Task goal:
Only the lines below, from the one with "M125,434L140,436L138,456L133,455L134,451L123,450Z" through the one with "M649,569L651,593L672,644", are to be written out, exactly.
* * * * * * * * *
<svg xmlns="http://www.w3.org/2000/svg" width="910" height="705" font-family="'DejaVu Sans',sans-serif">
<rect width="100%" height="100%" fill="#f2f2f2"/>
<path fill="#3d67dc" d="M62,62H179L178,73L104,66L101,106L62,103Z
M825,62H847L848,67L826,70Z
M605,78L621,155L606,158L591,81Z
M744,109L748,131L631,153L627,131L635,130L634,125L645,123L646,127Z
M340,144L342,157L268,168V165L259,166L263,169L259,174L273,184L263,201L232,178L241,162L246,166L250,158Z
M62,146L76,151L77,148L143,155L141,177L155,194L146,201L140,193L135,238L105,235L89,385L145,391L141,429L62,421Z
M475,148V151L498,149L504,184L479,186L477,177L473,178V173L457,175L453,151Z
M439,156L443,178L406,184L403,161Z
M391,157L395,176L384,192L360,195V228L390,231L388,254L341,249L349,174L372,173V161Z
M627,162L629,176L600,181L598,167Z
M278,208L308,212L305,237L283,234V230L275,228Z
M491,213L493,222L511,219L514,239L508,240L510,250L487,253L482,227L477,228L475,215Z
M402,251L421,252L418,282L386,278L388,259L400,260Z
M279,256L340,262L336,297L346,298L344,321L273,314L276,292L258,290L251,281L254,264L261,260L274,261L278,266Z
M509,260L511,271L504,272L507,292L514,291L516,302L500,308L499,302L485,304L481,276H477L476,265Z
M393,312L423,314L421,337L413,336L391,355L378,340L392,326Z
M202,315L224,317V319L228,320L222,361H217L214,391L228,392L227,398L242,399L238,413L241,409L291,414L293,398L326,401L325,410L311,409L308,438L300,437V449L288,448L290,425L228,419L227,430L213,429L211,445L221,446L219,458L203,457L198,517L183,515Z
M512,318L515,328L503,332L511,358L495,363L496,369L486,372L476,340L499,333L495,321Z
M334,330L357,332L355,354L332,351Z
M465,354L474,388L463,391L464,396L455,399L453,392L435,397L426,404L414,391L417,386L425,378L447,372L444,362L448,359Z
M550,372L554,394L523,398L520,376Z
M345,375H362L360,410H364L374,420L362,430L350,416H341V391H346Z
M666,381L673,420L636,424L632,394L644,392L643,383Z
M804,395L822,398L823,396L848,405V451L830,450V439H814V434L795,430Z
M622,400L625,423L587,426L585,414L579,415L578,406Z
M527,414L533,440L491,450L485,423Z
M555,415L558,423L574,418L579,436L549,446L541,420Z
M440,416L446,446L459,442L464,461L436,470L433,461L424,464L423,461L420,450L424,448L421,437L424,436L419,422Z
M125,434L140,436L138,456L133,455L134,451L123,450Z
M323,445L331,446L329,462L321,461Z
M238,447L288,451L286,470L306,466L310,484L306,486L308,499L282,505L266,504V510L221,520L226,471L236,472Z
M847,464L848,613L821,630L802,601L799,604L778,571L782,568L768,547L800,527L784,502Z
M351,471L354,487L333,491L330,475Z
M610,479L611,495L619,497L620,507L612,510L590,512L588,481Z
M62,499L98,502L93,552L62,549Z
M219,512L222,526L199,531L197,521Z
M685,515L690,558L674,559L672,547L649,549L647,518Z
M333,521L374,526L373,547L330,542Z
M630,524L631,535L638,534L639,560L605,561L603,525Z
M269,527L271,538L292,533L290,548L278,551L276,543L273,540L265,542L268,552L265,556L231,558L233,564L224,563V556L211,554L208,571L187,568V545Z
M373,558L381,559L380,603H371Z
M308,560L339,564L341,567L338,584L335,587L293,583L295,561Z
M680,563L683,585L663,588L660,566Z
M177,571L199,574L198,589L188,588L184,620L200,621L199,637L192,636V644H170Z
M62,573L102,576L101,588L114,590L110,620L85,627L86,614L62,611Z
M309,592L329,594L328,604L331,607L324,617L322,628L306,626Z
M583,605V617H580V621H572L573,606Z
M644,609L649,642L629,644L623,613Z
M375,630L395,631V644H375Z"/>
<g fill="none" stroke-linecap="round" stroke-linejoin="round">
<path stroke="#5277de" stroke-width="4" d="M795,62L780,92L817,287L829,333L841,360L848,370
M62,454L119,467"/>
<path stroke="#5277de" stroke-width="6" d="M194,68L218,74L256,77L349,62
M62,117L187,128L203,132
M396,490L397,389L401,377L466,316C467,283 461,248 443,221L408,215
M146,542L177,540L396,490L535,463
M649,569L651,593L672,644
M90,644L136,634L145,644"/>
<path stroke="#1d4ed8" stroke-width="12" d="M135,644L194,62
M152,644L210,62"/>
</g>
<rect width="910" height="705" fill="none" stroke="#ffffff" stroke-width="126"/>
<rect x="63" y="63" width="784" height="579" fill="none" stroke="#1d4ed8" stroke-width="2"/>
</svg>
* * * * * * * * *
Written response:
M125,434L140,436L138,456L133,455L134,451L123,450Z
M323,445L331,446L329,462L321,461Z
M238,447L288,451L286,470L306,466L310,484L306,486L308,499L282,505L266,504V510L221,520L226,471L236,472Z
M847,464L848,613L821,630L802,601L799,604L778,571L782,568L768,547L800,527L784,502Z
M351,471L354,487L333,491L330,475Z
M610,479L611,495L619,497L620,507L612,510L590,512L588,481Z
M62,499L98,502L93,552L62,549Z
M219,512L222,526L199,531L197,521Z
M685,515L690,558L674,559L672,547L649,549L647,518Z
M333,521L374,526L373,547L330,542Z
M630,524L631,535L638,534L639,560L605,561L603,525Z
M269,527L271,538L292,533L290,548L278,551L276,543L273,540L265,542L268,552L265,556L231,558L233,564L224,563V556L211,554L208,571L187,568V545Z
M373,558L381,559L380,603H371Z
M308,560L339,564L341,567L338,584L335,587L293,583L295,561Z
M680,563L683,585L663,588L660,566Z
M177,571L199,574L198,589L188,588L184,620L200,621L199,637L192,636V644H170Z
M62,573L102,576L101,588L114,590L110,620L85,627L86,614L62,611Z
M309,592L329,594L328,604L331,607L324,617L322,628L306,626Z
M583,605V617H580V621H572L573,606Z
M644,609L649,642L629,644L623,613Z
M375,630L395,631V644H375Z"/>
<g fill="none" stroke-linecap="round" stroke-linejoin="round">
<path stroke="#5277de" stroke-width="4" d="M795,62L780,92L817,287L829,333L841,360L848,370
M62,454L119,467"/>
<path stroke="#5277de" stroke-width="6" d="M194,68L218,74L256,77L349,62
M62,117L187,128L203,132
M396,490L397,389L401,377L466,316C467,283 461,248 443,221L408,215
M146,542L177,540L396,490L535,463
M649,569L651,593L672,644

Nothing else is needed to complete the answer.